The data section start

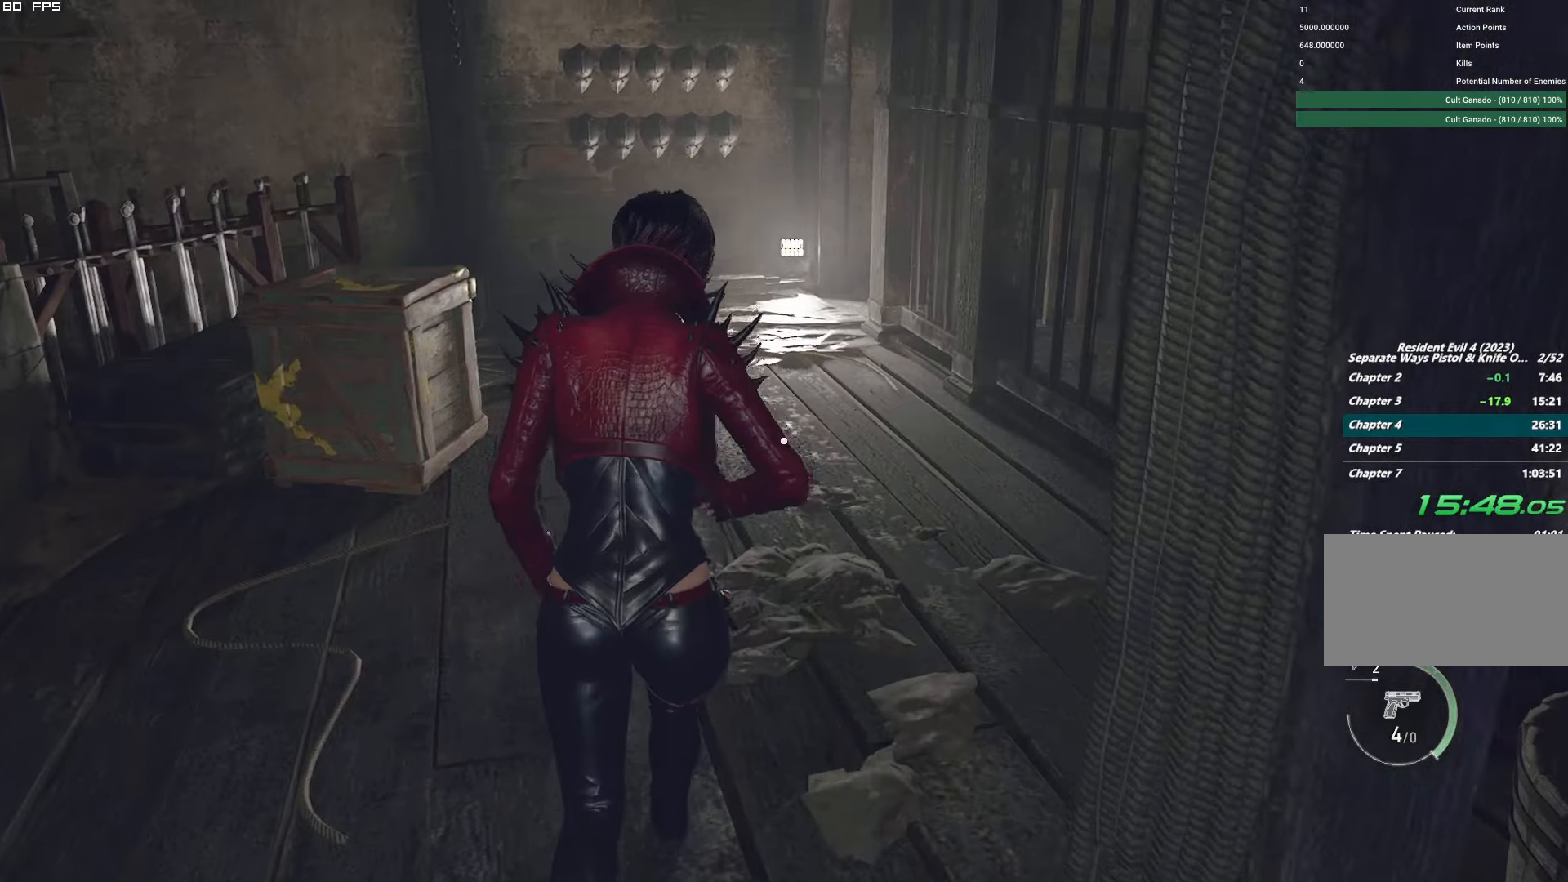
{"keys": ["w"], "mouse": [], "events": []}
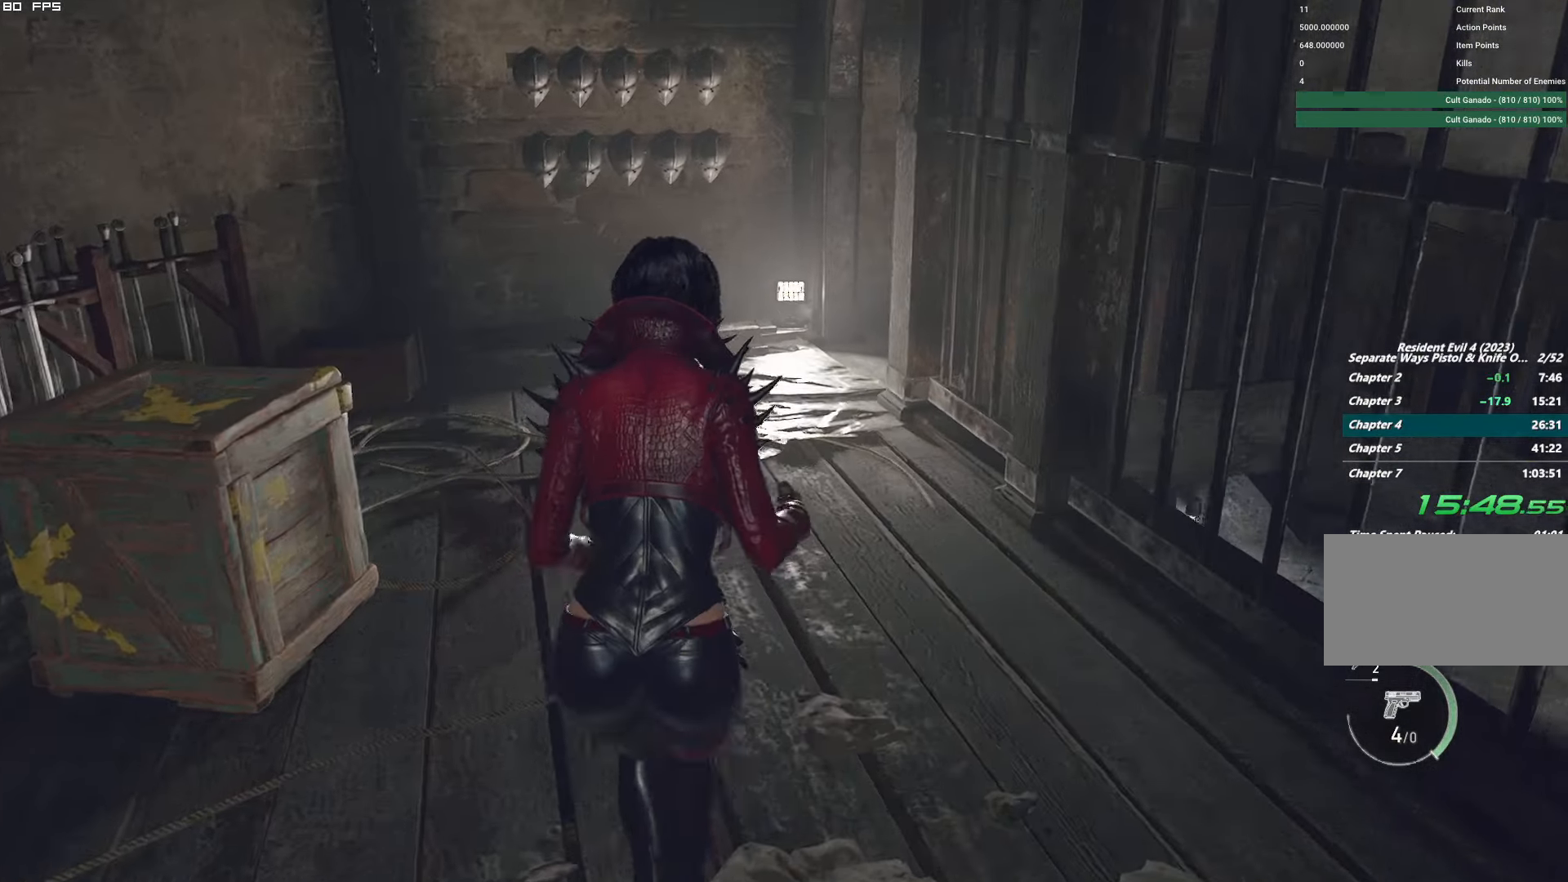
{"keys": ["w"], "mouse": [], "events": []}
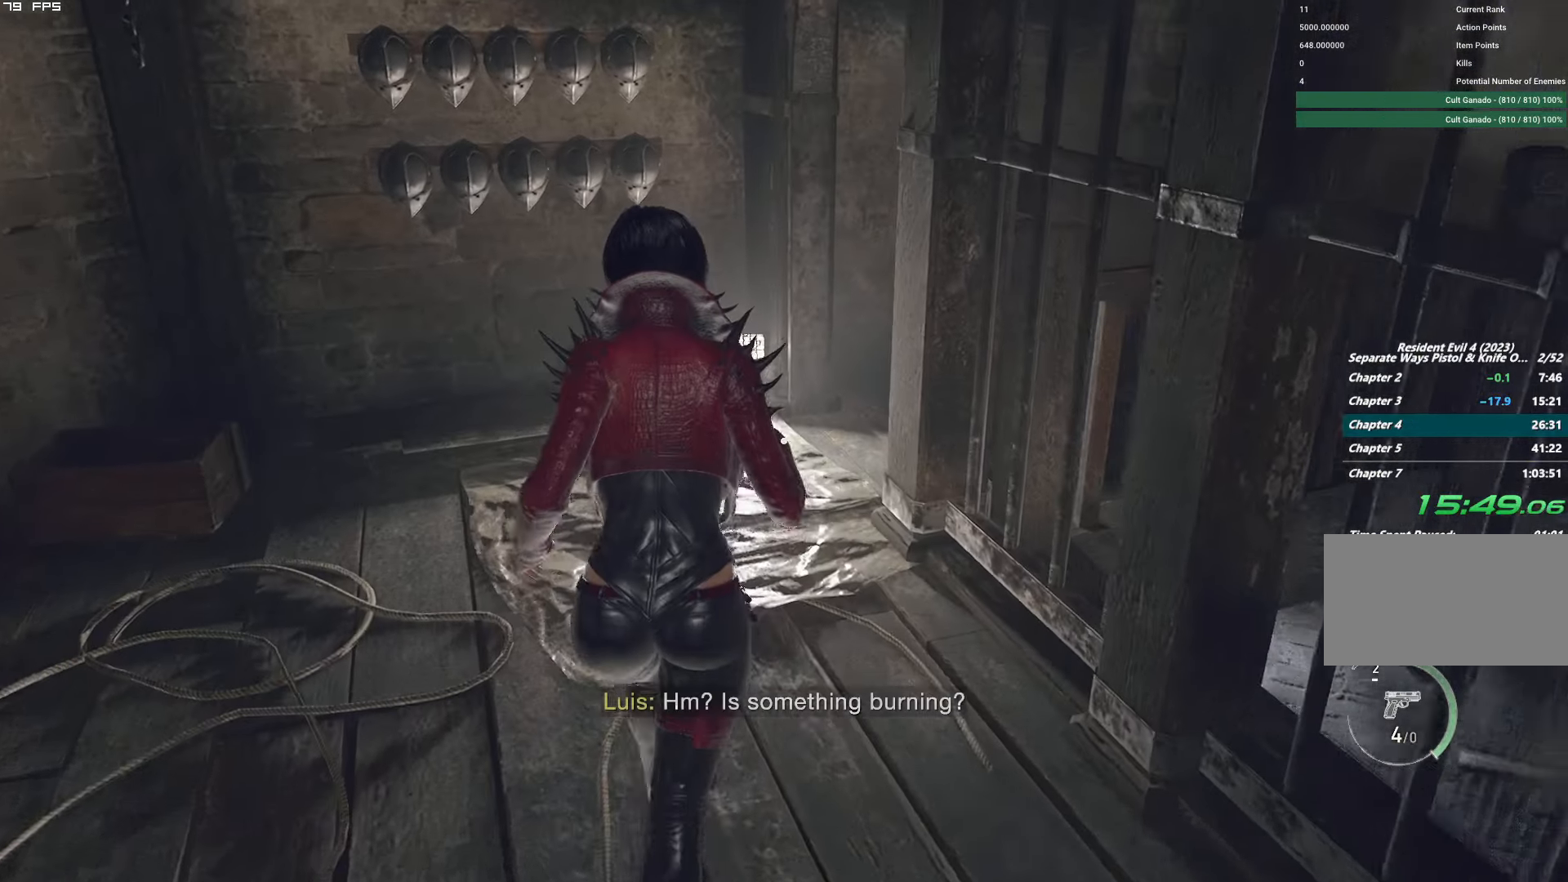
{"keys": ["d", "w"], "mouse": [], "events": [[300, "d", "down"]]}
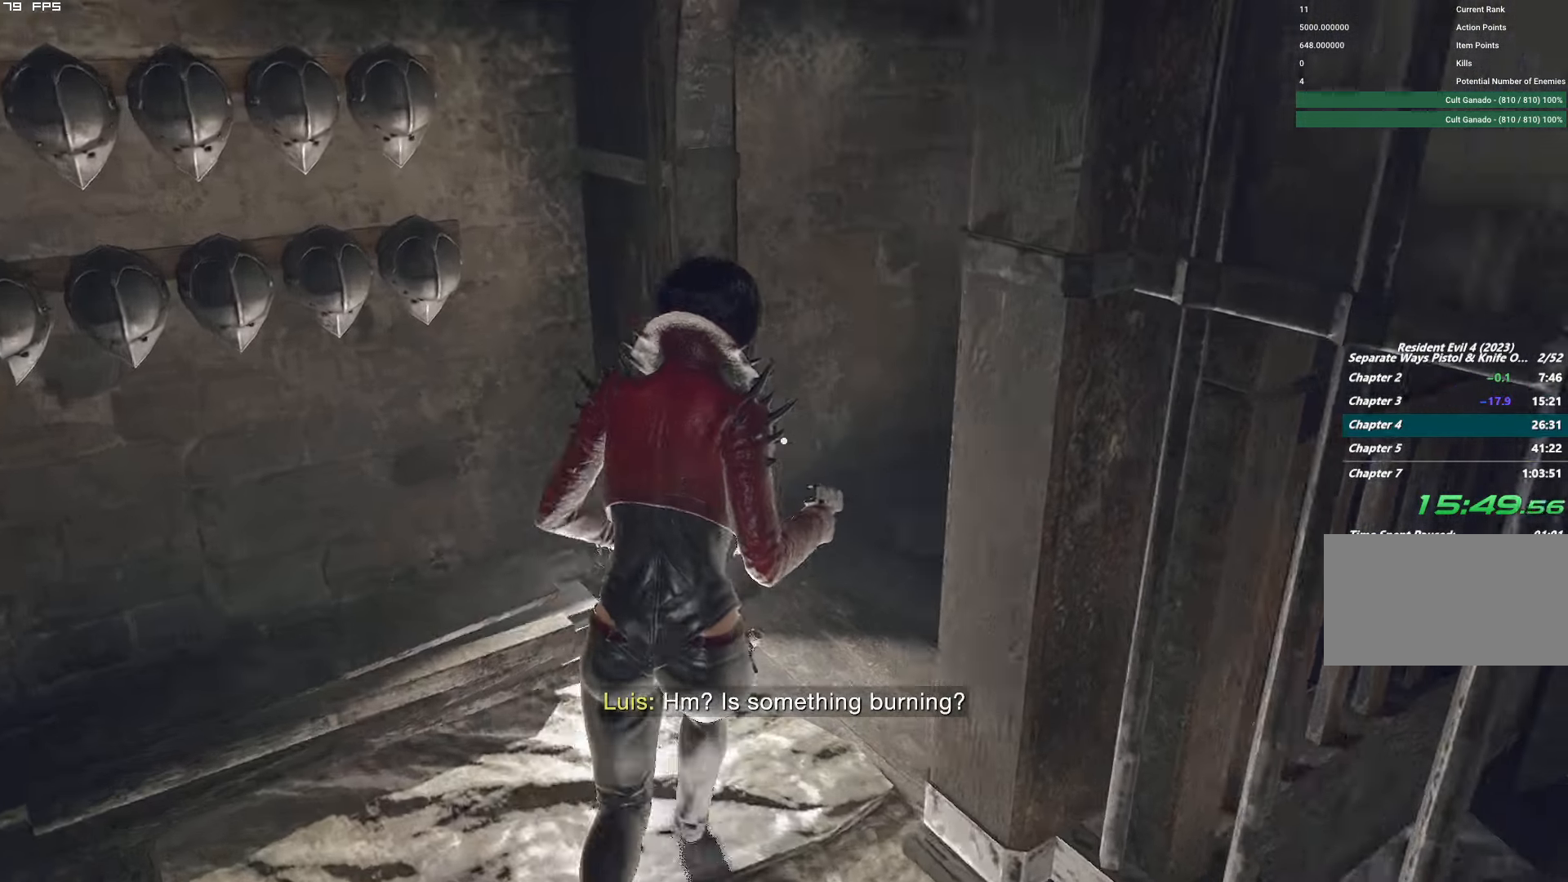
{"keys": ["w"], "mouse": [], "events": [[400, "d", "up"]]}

The data section end

■ Assignment ■
Give back the whole listing exactly as written. Do not include any picture.

■ Response area ■
{"keys": ["w"], "mouse": [], "events": []}
{"keys": ["w"], "mouse": [], "events": []}
{"keys": ["d", "w"], "mouse": [], "events": [[300, "d", "down"]]}
{"keys": ["w"], "mouse": [], "events": [[400, "d", "up"]]}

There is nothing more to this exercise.